Trump & Climate Change Make Cameos In Largely Apolitical Creative Arts Emmys


With the first night of the Creative Arts Emmy Awards held while a second monster hurricane in two weeks is barreling towards the U.S., climate change, which has been tied to extreme weather, was on attendees’ minds.

“I sincerely hope that this year becomes the turning point, in that we as a nation begin to address global climate change,” presenter Bill Nye said in a passionate plea to viewers who will tune in to the Creative Arts Emmy telecast on FXX next weekend. “Everyone watching: we can do this. We can make the big changes we need. Working together we can – dare I say it – save the world.”

Mike Gunton, executive producer of Planet Earth II, which addresses the effects of climate change on the animal world, was more subtle when picking up Emmy for Best Documentary or Non-Fiction Series. “(The planet) is crying at the moment,” he said, adding that it needs more love.

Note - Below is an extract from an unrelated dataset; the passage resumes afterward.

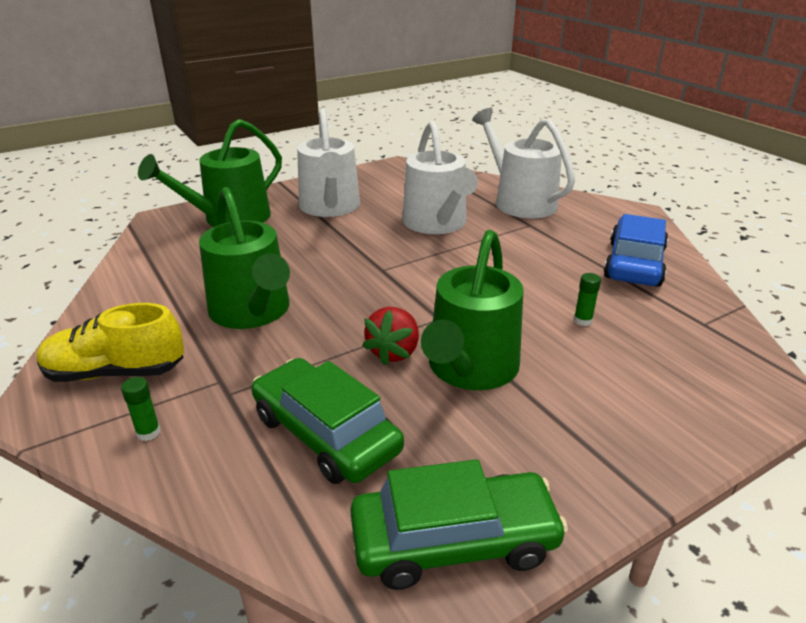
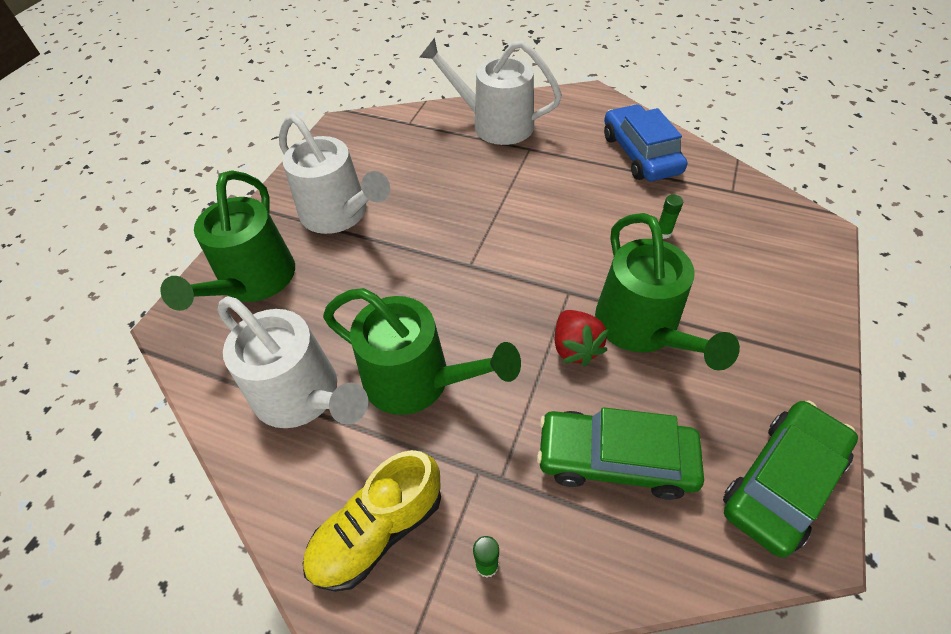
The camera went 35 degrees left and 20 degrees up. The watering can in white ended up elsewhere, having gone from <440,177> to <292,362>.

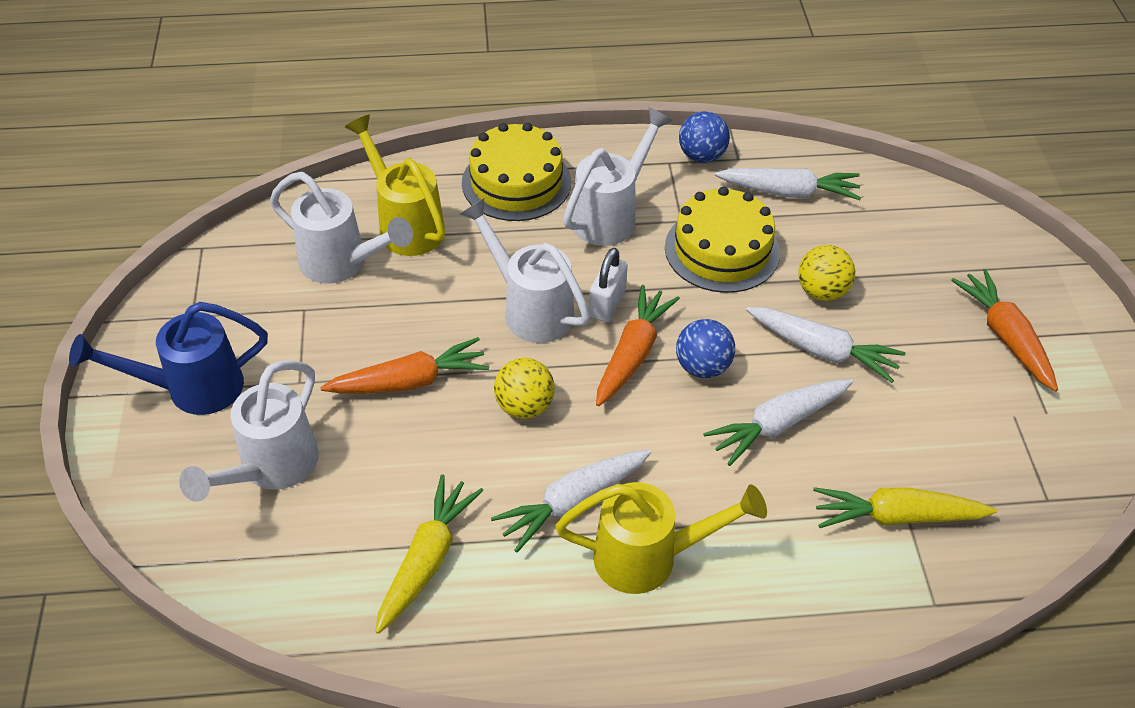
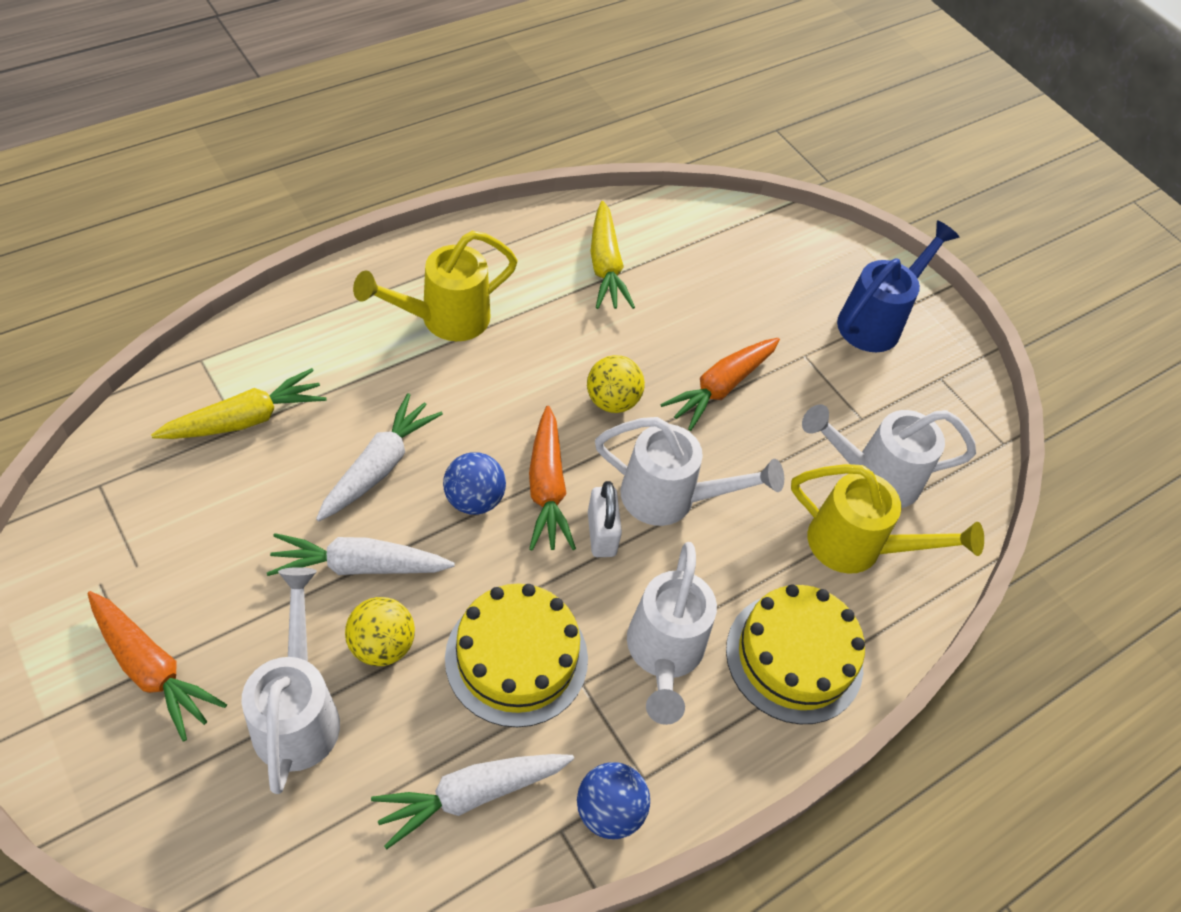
The camera went 145 degrees right and 5 degrees up. The watering can in white ended up elsewhere, having gone from <249,431> to <290,680>. The second view lost the carrot in white at <571,500>.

Overall, very few presenters and winners engaged in political speech.

The Donald Trump line of the night came from Meghan Kirsch, part of the team accepting the Emmy short-form nonfiction or reality series for Viceland’s At The Women’s March. “Pink will always trump orange,” she said, referring to the pink worn by women who marched against President Trump following his inauguration.


Samantha Bee, who attacks Trump and his policies weekly on her TBS show, only peripherally referred to the political environment in accepting the variety special writing award for her Not The White House Correspondents Dinner.

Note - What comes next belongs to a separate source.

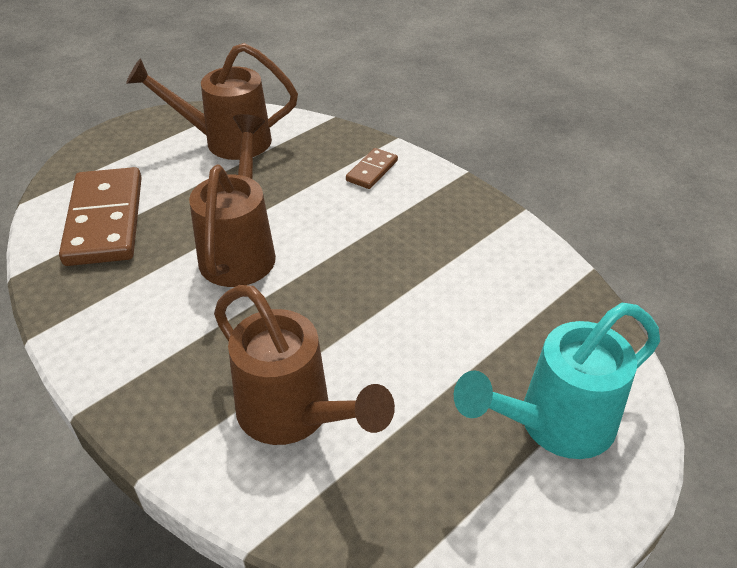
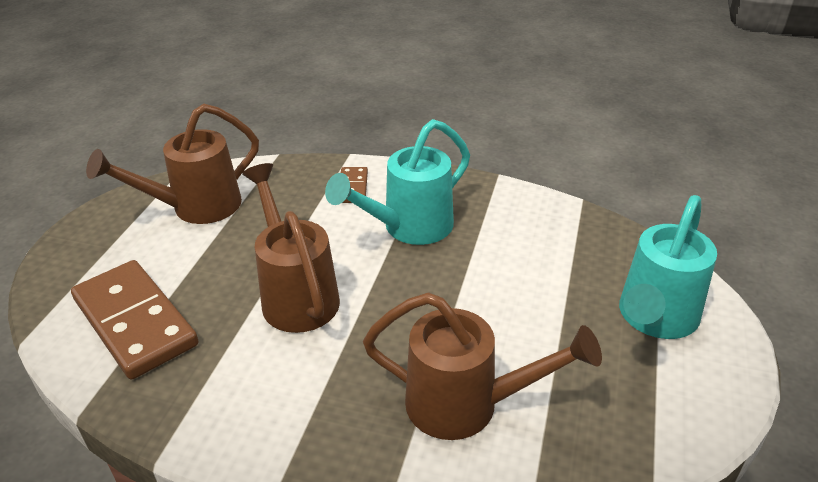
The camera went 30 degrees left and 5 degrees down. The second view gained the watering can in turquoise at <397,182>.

“These are the people who stand in a jet stream of daily obscenities and manage to write jokes about them,” Bee said about her co-writers on stage and did not take the Trump bait in form of questions backstage.


Also alluding to the current political climate was Ava DuVernay, an Emmy winner for her documentary The 13th, which tackles the topic of racial inequality in the U.S. by exploring the disproportionate incarceration of  black Americans.

DuVernay spoke in support of those who are being “aggressively demoralized and devalued. It’s important that we stand up and be heard,” she said, referring to the “people who try to silence us.”